The extent to which so much global wealth has become corralled by a virtual handful of the so-called ‘global elite’ is exposed in a new report from Oxfam on Monday. It warned that those richest 85 people across the globe share a combined wealth of £1 trillion (Dh6 trillion), as much as the poorest 3.5 billion of the world’s population.
The wealth of the 1 per cent richest people in the world amounts to $110 trillion (Dh404 trillion), or 65 times as much as the poorest half of the world, added the development charity, which fears this concentration of economic resources is threatening political stability and driving up social tensions.
It’s a chilling reminder of the depths of wealth inequality as political leaders and top business people head to the snowy peaks of Davos for this week’s World Economic Forum. Few, if any, will be arriving on anything as common as a bus, with private jets and helicopters pressed into service as many of the world’s most powerful people convene to discuss the state of the global economy over four hectic days of meetings, seminars and parties in the exclusive ski resort.
Winnie Byanyima, the Oxfam executive director who will attend the Davos meetings, said: “It is staggering that in the 21st Century, half of the world’s population — that’s three and a half billion people — own no more than a tiny elite whose numbers could all fit comfortably on a double-decker bus.”

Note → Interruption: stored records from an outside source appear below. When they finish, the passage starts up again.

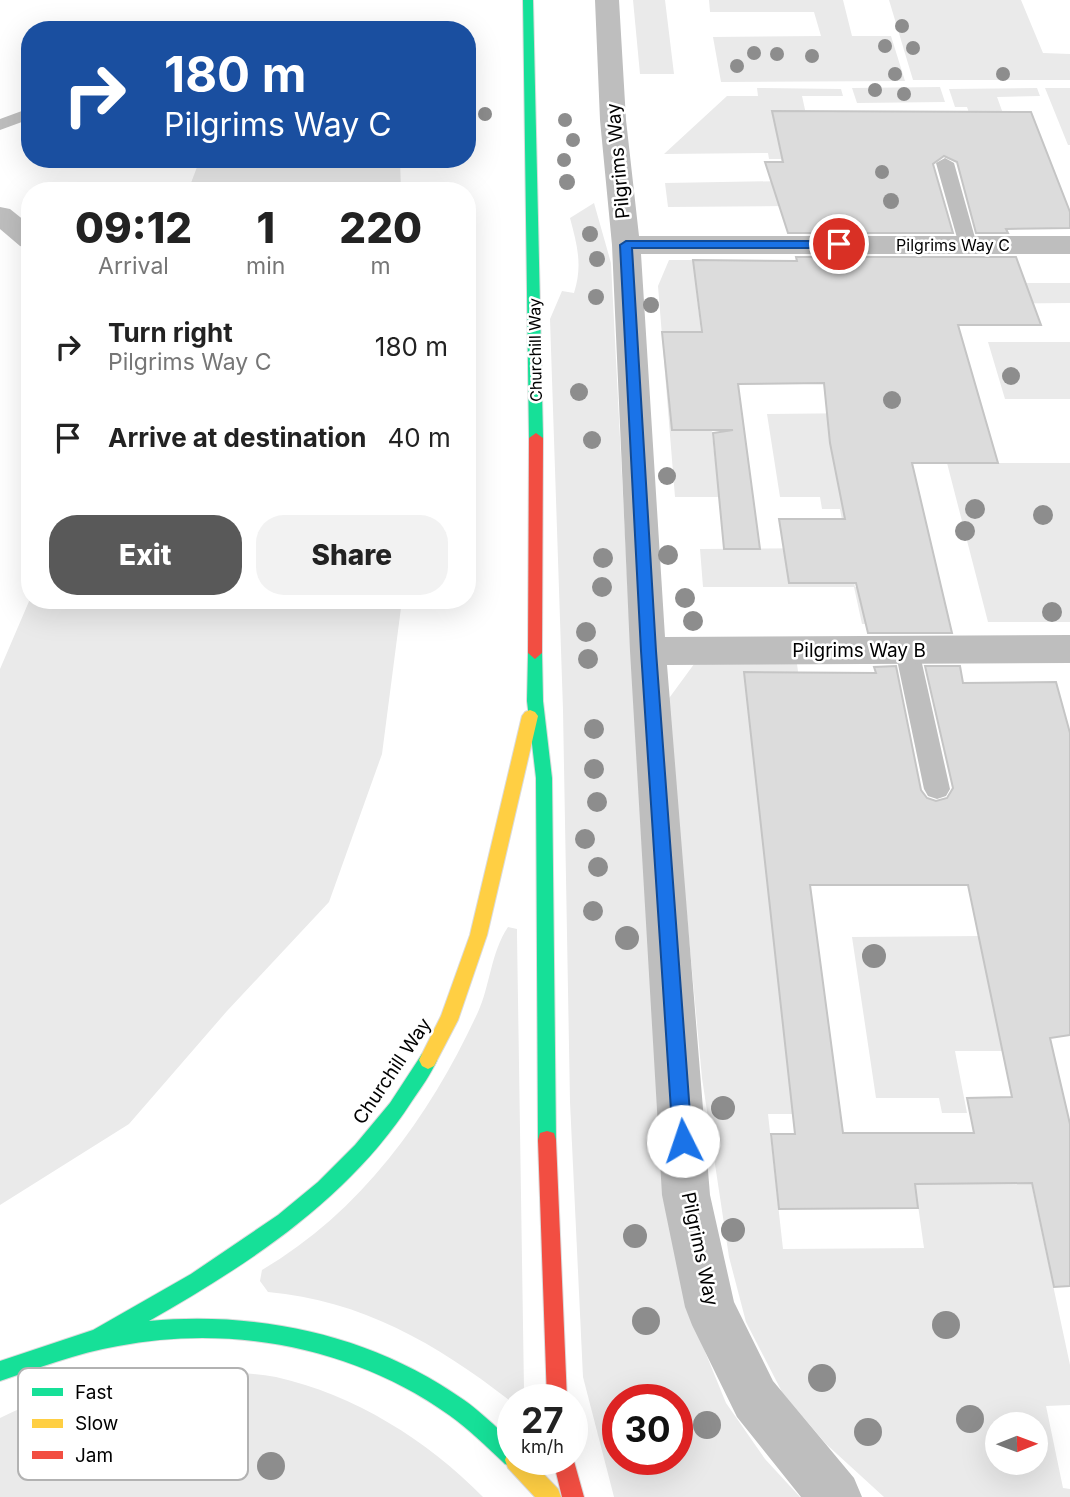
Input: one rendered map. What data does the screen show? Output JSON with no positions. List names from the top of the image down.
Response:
{
  "streets": {
    "main road": ["Churchill Way"],
    "street": ["Pilgrims Way", "Pilgrims Way C", "Pilgrims Way B"]
  },
  "crossings": [
    ["Pilgrims Way", "Pilgrims Way C"],
    ["Pilgrims Way", "Pilgrims Way B"]
  ],
  "legend": ["Fast", "Slow", "Jam"],
  "north": "right",
  "page": {
    "turn": ["180 m", "Pilgrims Way C"],
    "eta": [
      "09:12",
      "Arrival",
      "1",
      "min",
      "220",
      "m"
    ],
    "list": [
      {
        "name": "Turn right",
        "note": "Pilgrims Way C",
        "value": "180 m"
      },
      {
        "name": "Arrive at destination",
        "value": "40 m"
      }
    ],
    "buttons": ["Exit", "Share"],
    "speed": "27 km/h",
    "limit": "30"
  }
}
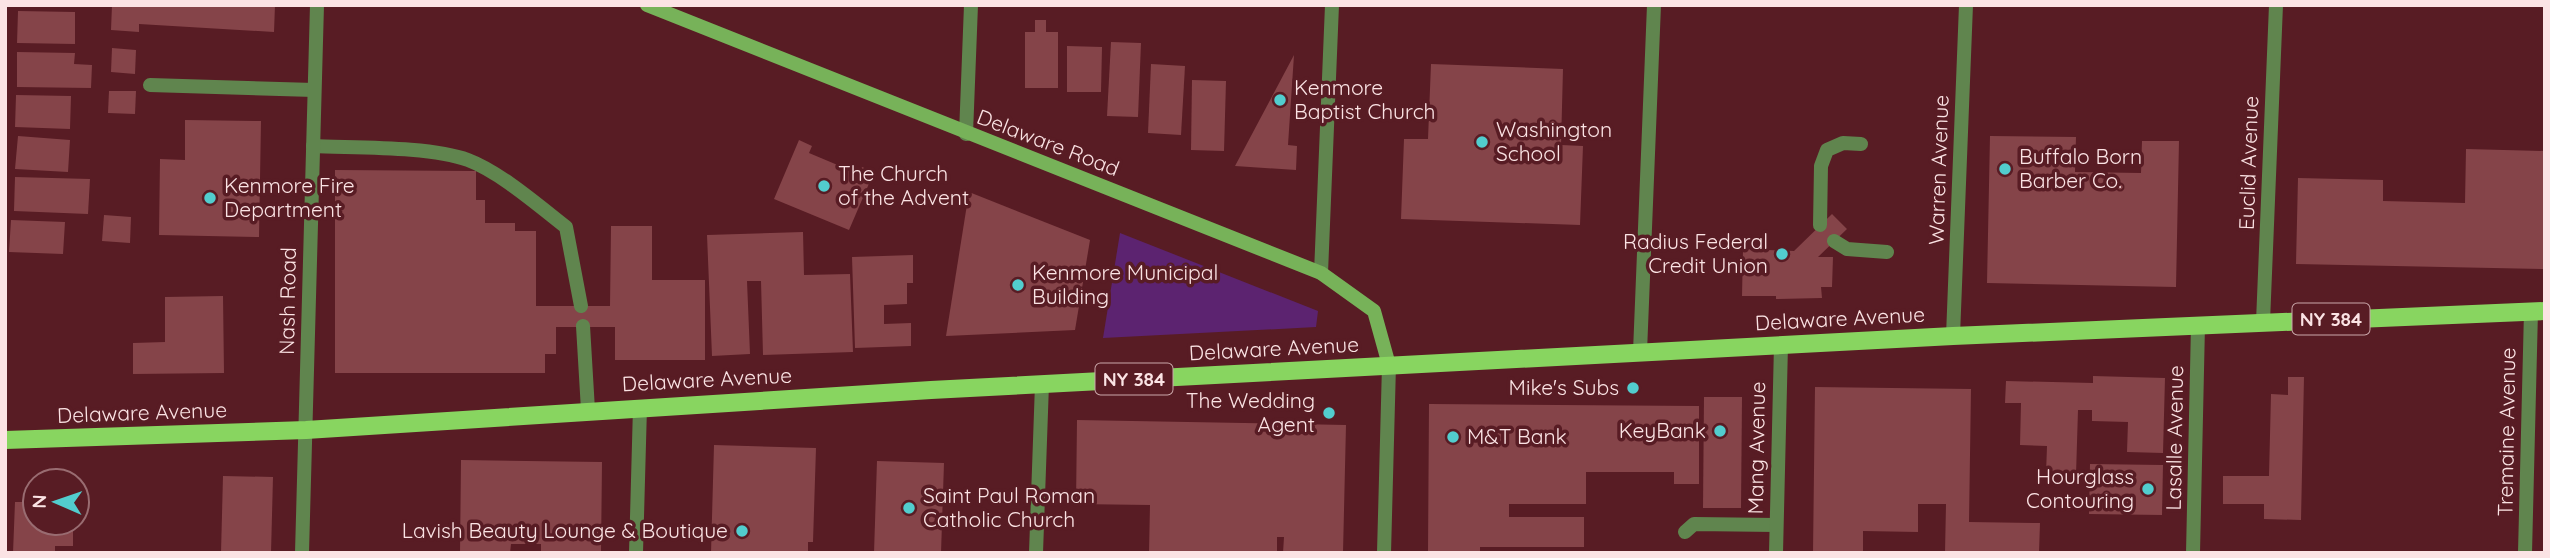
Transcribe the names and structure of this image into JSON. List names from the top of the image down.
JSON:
{
  "streets": {
    "main road": ["Delaware Avenue", "NY 384"],
    "street": [
      "Delaware Road",
      "Euclid Avenue",
      "Warren Avenue",
      "Nash Road",
      "Tremaine Avenue",
      "Lasalle Avenue",
      "Mang Avenue"
    ]
  },
  "crossings": [
    ["Delaware Road", "Delaware Avenue"],
    ["Euclid Avenue", "Delaware Avenue"],
    ["Warren Avenue", "Delaware Avenue"],
    ["Nash Road", "Delaware Avenue"],
    ["Delaware Avenue", "Tremaine Avenue"],
    ["Delaware Avenue", "Lasalle Avenue"],
    ["Delaware Avenue", "Mang Avenue"]
  ],
  "places": [
    "Kenmore Baptist Church",
    "Washington School",
    "Buffalo Born Barber Co.",
    "The Church of the Advent",
    "Kenmore Fire Department",
    "Radius Federal Credit Union",
    "Kenmore Municipal Building",
    "Mike's Subs",
    "The Wedding Agent",
    "KeyBank",
    "M&T Bank",
    "Hourglass Contouring",
    "Saint Paul Roman Catholic Church",
    "Lavish Beauty Lounge & Boutique"
  ],
  "north": "left"
}
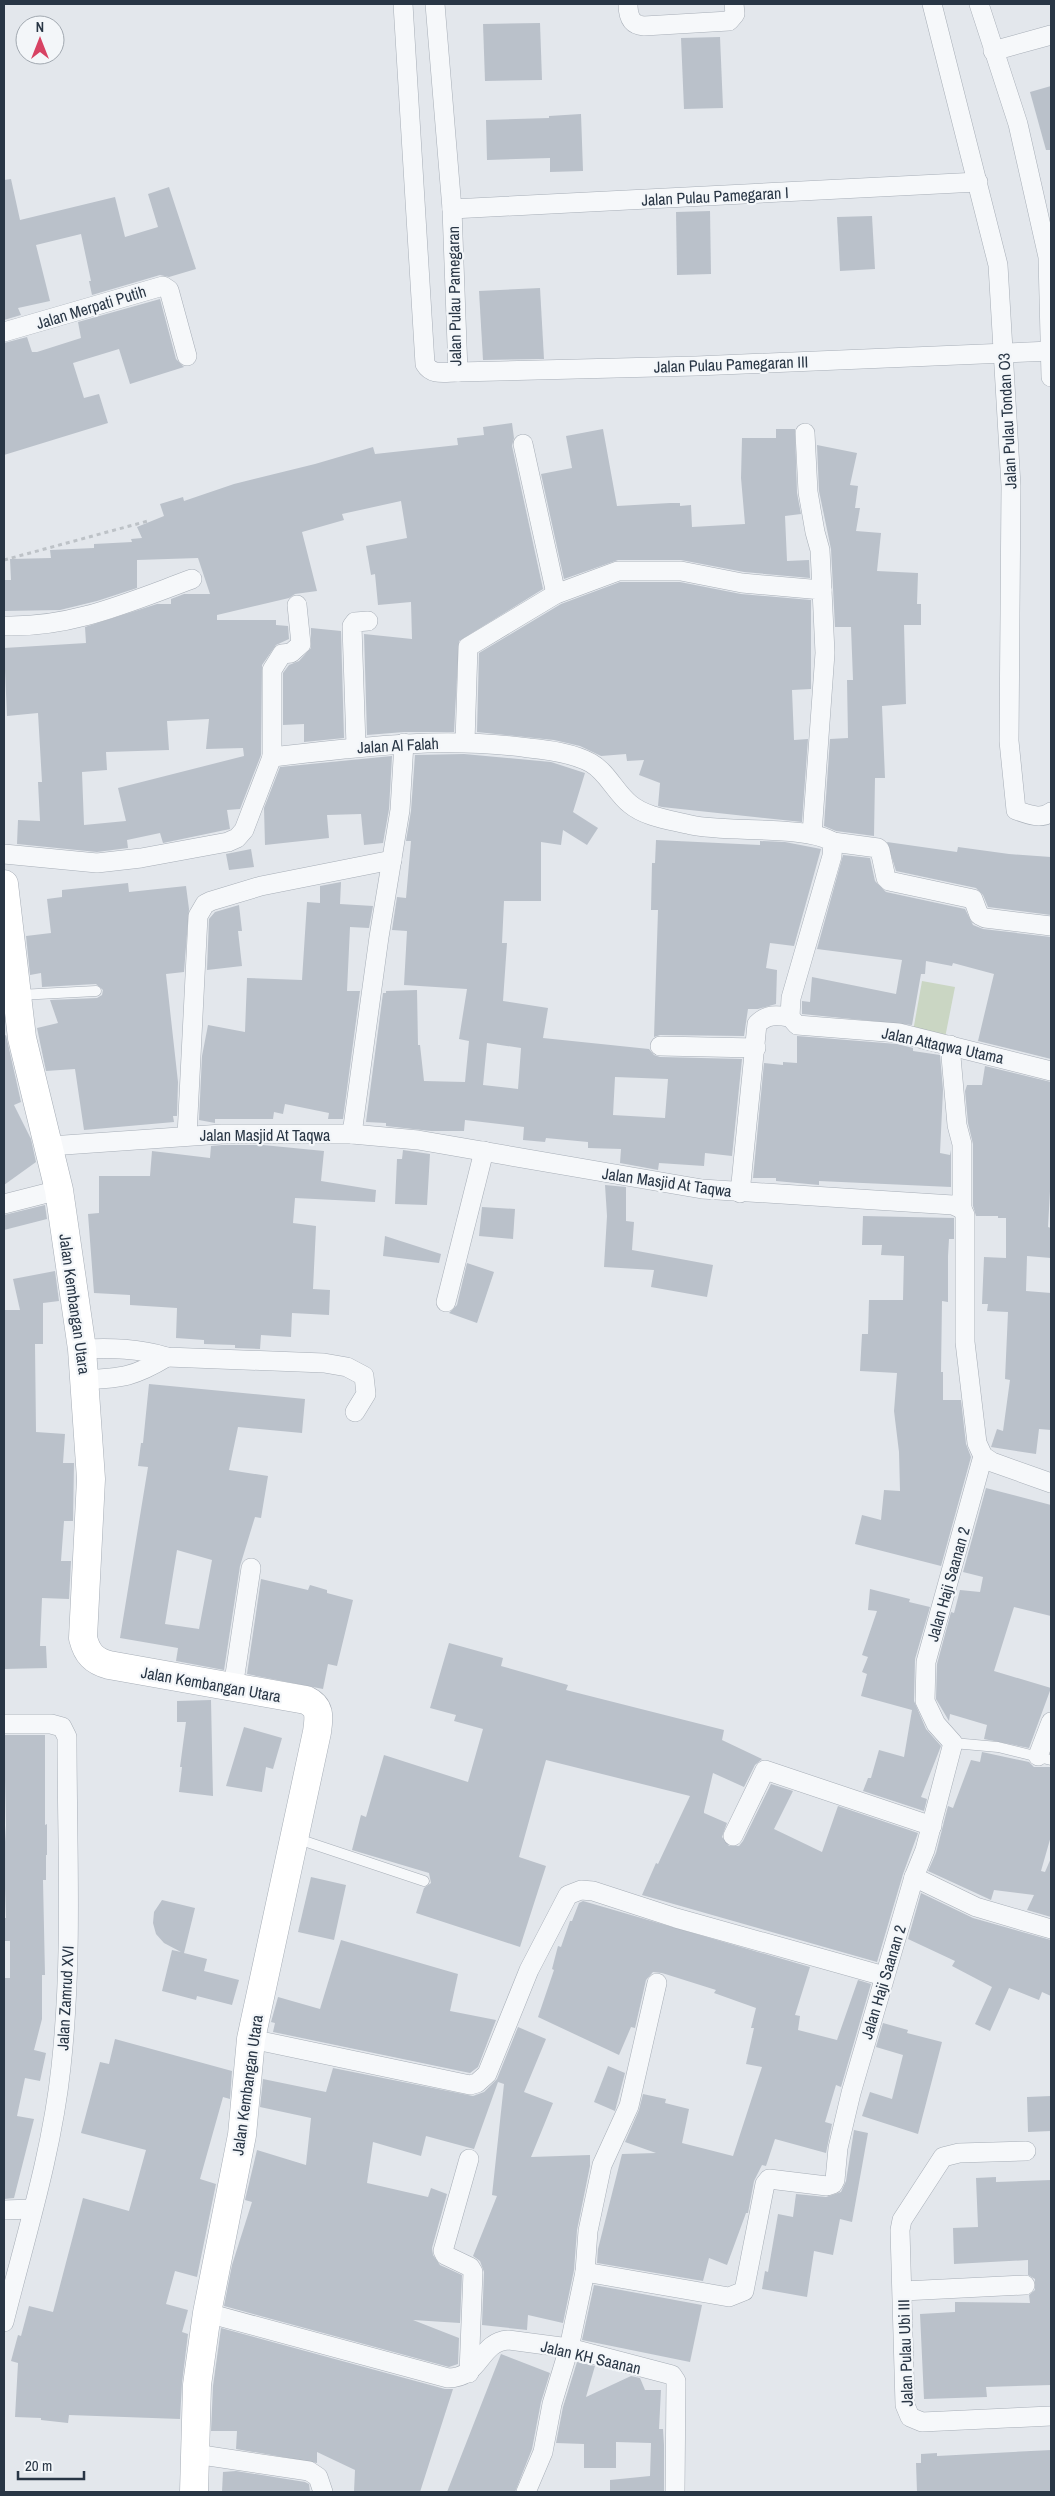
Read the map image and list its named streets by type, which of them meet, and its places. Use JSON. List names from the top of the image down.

Oxfam also argues that this is no accident either, saying growing inequality has been driven by a “power grab” by wealthy elites, who have co-opted the political process to rig the rules of the economic system in their favour.
In the report, entitled ‘Working For The Few’, Oxfam warned that the fight against poverty cannot be won until wealth inequality has been tackled.
“Widening inequality is creating a vicious circle where wealth and power are increasingly concentrated in the hands of a few, leaving the rest of us to fight over crumbs from the top table,” Byanyima said.
Oxfam called on attendees at this week’s World Economic Forum to take a personal pledge to tackle the problem by refraining from dodging taxes or using their wealth to seek political favours.
As well as being morally dubious, economic inequality can also exacerbate other social problems such as gender inequality, Oxfam warned. Davos itself is also struggling in this area, with the number of female delegates actually dropping from 17 per cent in 2013 to 15 per cent this year.